_Input:_

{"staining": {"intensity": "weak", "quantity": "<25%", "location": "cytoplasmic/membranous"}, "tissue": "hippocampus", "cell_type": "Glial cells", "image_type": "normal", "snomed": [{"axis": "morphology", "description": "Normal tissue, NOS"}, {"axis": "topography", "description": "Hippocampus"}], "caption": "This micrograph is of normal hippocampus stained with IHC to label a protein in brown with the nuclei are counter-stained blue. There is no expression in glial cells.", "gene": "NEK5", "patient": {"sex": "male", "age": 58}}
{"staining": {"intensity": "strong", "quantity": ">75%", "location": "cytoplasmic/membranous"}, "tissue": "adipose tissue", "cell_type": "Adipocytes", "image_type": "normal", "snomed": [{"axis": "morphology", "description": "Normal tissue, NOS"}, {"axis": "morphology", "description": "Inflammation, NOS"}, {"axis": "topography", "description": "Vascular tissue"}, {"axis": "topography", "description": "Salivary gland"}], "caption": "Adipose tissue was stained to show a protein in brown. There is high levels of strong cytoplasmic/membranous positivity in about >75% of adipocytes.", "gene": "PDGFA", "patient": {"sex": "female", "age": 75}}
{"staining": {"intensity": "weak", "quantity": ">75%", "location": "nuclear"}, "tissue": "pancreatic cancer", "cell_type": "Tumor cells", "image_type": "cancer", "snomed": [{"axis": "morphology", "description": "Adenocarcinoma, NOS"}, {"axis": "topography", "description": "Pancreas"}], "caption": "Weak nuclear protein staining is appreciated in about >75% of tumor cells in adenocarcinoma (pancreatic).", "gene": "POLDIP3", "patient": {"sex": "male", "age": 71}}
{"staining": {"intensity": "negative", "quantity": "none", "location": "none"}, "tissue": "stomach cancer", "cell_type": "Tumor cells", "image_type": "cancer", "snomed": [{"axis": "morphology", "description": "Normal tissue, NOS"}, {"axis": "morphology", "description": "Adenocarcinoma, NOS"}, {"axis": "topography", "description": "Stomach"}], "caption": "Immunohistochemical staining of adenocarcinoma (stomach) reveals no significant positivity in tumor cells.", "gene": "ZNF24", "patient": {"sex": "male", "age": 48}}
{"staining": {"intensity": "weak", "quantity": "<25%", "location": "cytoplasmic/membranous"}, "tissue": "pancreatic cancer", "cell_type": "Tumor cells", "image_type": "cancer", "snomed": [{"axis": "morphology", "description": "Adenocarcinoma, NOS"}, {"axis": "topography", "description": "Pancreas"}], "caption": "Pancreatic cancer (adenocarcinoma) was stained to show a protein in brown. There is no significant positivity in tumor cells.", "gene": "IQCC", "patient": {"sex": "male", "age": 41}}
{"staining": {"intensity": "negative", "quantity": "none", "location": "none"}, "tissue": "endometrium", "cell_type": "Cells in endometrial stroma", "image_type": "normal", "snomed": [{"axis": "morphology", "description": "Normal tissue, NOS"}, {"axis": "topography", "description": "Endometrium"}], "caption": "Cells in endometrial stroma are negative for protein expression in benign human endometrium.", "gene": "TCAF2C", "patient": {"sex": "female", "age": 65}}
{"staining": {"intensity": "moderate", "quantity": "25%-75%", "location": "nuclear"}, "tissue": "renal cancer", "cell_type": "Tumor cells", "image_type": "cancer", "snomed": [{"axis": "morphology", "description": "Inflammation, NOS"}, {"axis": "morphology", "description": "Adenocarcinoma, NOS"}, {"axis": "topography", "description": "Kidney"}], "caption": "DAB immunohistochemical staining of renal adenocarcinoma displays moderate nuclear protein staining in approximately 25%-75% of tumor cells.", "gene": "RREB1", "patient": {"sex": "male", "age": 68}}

_What is needed:_ Your answer should consist solely of the lines above from the line with "tissue was stained" to the line with "staining of adenocarcinoma", both included, reproduced exactly.

_Your response:_
{"staining": {"intensity": "strong", "quantity": ">75%", "location": "cytoplasmic/membranous"}, "tissue": "adipose tissue", "cell_type": "Adipocytes", "image_type": "normal", "snomed": [{"axis": "morphology", "description": "Normal tissue, NOS"}, {"axis": "morphology", "description": "Inflammation, NOS"}, {"axis": "topography", "description": "Vascular tissue"}, {"axis": "topography", "description": "Salivary gland"}], "caption": "Adipose tissue was stained to show a protein in brown. There is high levels of strong cytoplasmic/membranous positivity in about >75% of adipocytes.", "gene": "PDGFA", "patient": {"sex": "female", "age": 75}}
{"staining": {"intensity": "weak", "quantity": ">75%", "location": "nuclear"}, "tissue": "pancreatic cancer", "cell_type": "Tumor cells", "image_type": "cancer", "snomed": [{"axis": "morphology", "description": "Adenocarcinoma, NOS"}, {"axis": "topography", "description": "Pancreas"}], "caption": "Weak nuclear protein staining is appreciated in about >75% of tumor cells in adenocarcinoma (pancreatic).", "gene": "POLDIP3", "patient": {"sex": "male", "age": 71}}
{"staining": {"intensity": "negative", "quantity": "none", "location": "none"}, "tissue": "stomach cancer", "cell_type": "Tumor cells", "image_type": "cancer", "snomed": [{"axis": "morphology", "description": "Normal tissue, NOS"}, {"axis": "morphology", "description": "Adenocarcinoma, NOS"}, {"axis": "topography", "description": "Stomach"}], "caption": "Immunohistochemical staining of adenocarcinoma (stomach) reveals no significant positivity in tumor cells.", "gene": "ZNF24", "patient": {"sex": "male", "age": 48}}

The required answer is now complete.